# TASK DIRECTIONS:
Copy every one of the items below word for word, without changing anything.

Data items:
○ ○ ○ ○ ○ ○ ○

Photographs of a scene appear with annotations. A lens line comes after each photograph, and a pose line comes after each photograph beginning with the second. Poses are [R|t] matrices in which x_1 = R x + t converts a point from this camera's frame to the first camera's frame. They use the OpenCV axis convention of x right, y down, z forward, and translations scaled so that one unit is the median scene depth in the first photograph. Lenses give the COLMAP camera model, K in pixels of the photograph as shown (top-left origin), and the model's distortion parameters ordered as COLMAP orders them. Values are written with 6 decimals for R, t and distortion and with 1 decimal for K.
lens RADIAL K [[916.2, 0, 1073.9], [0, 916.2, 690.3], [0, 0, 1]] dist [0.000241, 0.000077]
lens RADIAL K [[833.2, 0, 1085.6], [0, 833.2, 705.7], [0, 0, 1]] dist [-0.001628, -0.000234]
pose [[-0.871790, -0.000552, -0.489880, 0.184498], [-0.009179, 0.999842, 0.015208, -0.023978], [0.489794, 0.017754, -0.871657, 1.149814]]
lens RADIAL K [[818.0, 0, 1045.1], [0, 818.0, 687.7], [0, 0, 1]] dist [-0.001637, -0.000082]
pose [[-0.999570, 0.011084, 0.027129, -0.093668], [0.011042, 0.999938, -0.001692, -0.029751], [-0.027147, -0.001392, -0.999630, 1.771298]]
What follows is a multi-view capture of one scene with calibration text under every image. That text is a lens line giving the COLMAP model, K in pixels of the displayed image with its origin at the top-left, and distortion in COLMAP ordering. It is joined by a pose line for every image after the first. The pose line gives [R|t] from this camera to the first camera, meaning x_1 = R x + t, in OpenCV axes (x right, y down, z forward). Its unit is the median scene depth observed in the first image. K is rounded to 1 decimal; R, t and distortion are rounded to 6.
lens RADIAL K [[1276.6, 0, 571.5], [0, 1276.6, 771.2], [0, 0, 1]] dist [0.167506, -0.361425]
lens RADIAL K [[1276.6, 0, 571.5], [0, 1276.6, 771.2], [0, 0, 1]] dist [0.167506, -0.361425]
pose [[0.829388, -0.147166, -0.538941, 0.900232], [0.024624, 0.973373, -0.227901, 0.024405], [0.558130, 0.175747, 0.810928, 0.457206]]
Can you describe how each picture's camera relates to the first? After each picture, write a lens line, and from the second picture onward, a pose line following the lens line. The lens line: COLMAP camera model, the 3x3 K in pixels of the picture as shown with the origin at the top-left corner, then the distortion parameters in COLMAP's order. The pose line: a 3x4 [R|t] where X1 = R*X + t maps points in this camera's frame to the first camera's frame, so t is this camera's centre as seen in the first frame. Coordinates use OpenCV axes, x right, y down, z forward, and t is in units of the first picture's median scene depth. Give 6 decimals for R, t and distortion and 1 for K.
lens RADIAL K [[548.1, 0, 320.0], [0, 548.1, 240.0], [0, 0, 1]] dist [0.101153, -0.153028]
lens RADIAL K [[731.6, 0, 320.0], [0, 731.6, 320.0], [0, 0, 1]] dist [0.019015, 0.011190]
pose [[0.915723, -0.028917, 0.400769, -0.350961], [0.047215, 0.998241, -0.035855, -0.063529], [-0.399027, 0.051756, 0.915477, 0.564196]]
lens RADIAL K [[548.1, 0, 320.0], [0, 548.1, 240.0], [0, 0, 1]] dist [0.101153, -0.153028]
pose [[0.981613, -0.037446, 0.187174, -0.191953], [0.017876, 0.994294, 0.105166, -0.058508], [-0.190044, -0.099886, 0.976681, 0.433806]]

○ ○ ○ ○ ○ ○ ○

# ANSWER TO THIS PROBLEM:
Photographs of a scene appear with annotations. A lens line comes after each photograph, and a pose line comes after each photograph beginning with the second. Poses are [R|t] matrices in which x_1 = R x + t converts a point from this camera's frame to the first camera's frame. They use the OpenCV axis convention of x right, y down, z forward, and translations scaled so that one unit is the median scene depth in the first photograph. Lenses give the COLMAP camera model, K in pixels of the photograph as shown (top-left origin), and the model's distortion parameters ordered as COLMAP orders them. Values are written with 6 decimals for R, t and distortion and with 1 decimal for K.
lens RADIAL K [[916.2, 0, 1073.9], [0, 916.2, 690.3], [0, 0, 1]] dist [0.000241, 0.000077]
lens RADIAL K [[833.2, 0, 1085.6], [0, 833.2, 705.7], [0, 0, 1]] dist [-0.001628, -0.000234]
pose [[-0.871790, -0.000552, -0.489880, 0.184498], [-0.009179, 0.999842, 0.015208, -0.023978], [0.489794, 0.017754, -0.871657, 1.149814]]
lens RADIAL K [[818.0, 0, 1045.1], [0, 818.0, 687.7], [0, 0, 1]] dist [-0.001637, -0.000082]
pose [[-0.999570, 0.011084, 0.027129, -0.093668], [0.011042, 0.999938, -0.001692, -0.029751], [-0.027147, -0.001392, -0.999630, 1.771298]]
What follows is a multi-view capture of one scene with calibration text under every image. That text is a lens line giving the COLMAP model, K in pixels of the displayed image with its origin at the top-left, and distortion in COLMAP ordering. It is joined by a pose line for every image after the first. The pose line gives [R|t] from this camera to the first camera, meaning x_1 = R x + t, in OpenCV axes (x right, y down, z forward). Its unit is the median scene depth observed in the first image. K is rounded to 1 decimal; R, t and distortion are rounded to 6.
lens RADIAL K [[1276.6, 0, 571.5], [0, 1276.6, 771.2], [0, 0, 1]] dist [0.167506, -0.361425]
lens RADIAL K [[1276.6, 0, 571.5], [0, 1276.6, 771.2], [0, 0, 1]] dist [0.167506, -0.361425]
pose [[0.829388, -0.147166, -0.538941, 0.900232], [0.024624, 0.973373, -0.227901, 0.024405], [0.558130, 0.175747, 0.810928, 0.457206]]
Can you describe how each picture's camera relates to the first? After each picture, write a lens line, and from the second picture onward, a pose line following the lens line. The lens line: COLMAP camera model, the 3x3 K in pixels of the picture as shown with the origin at the top-left corner, then the distortion parameters in COLMAP's order. The pose line: a 3x4 [R|t] where X1 = R*X + t maps points in this camera's frame to the first camera's frame, so t is this camera's centre as seen in the first frame. Coordinates use OpenCV axes, x right, y down, z forward, and t is in units of the first picture's median scene depth. Give 6 decimals for R, t and distortion and 1 for K.
lens RADIAL K [[548.1, 0, 320.0], [0, 548.1, 240.0], [0, 0, 1]] dist [0.101153, -0.153028]
lens RADIAL K [[731.6, 0, 320.0], [0, 731.6, 320.0], [0, 0, 1]] dist [0.019015, 0.011190]
pose [[0.915723, -0.028917, 0.400769, -0.350961], [0.047215, 0.998241, -0.035855, -0.063529], [-0.399027, 0.051756, 0.915477, 0.564196]]
lens RADIAL K [[548.1, 0, 320.0], [0, 548.1, 240.0], [0, 0, 1]] dist [0.101153, -0.153028]
pose [[0.981613, -0.037446, 0.187174, -0.191953], [0.017876, 0.994294, 0.105166, -0.058508], [-0.190044, -0.099886, 0.976681, 0.433806]]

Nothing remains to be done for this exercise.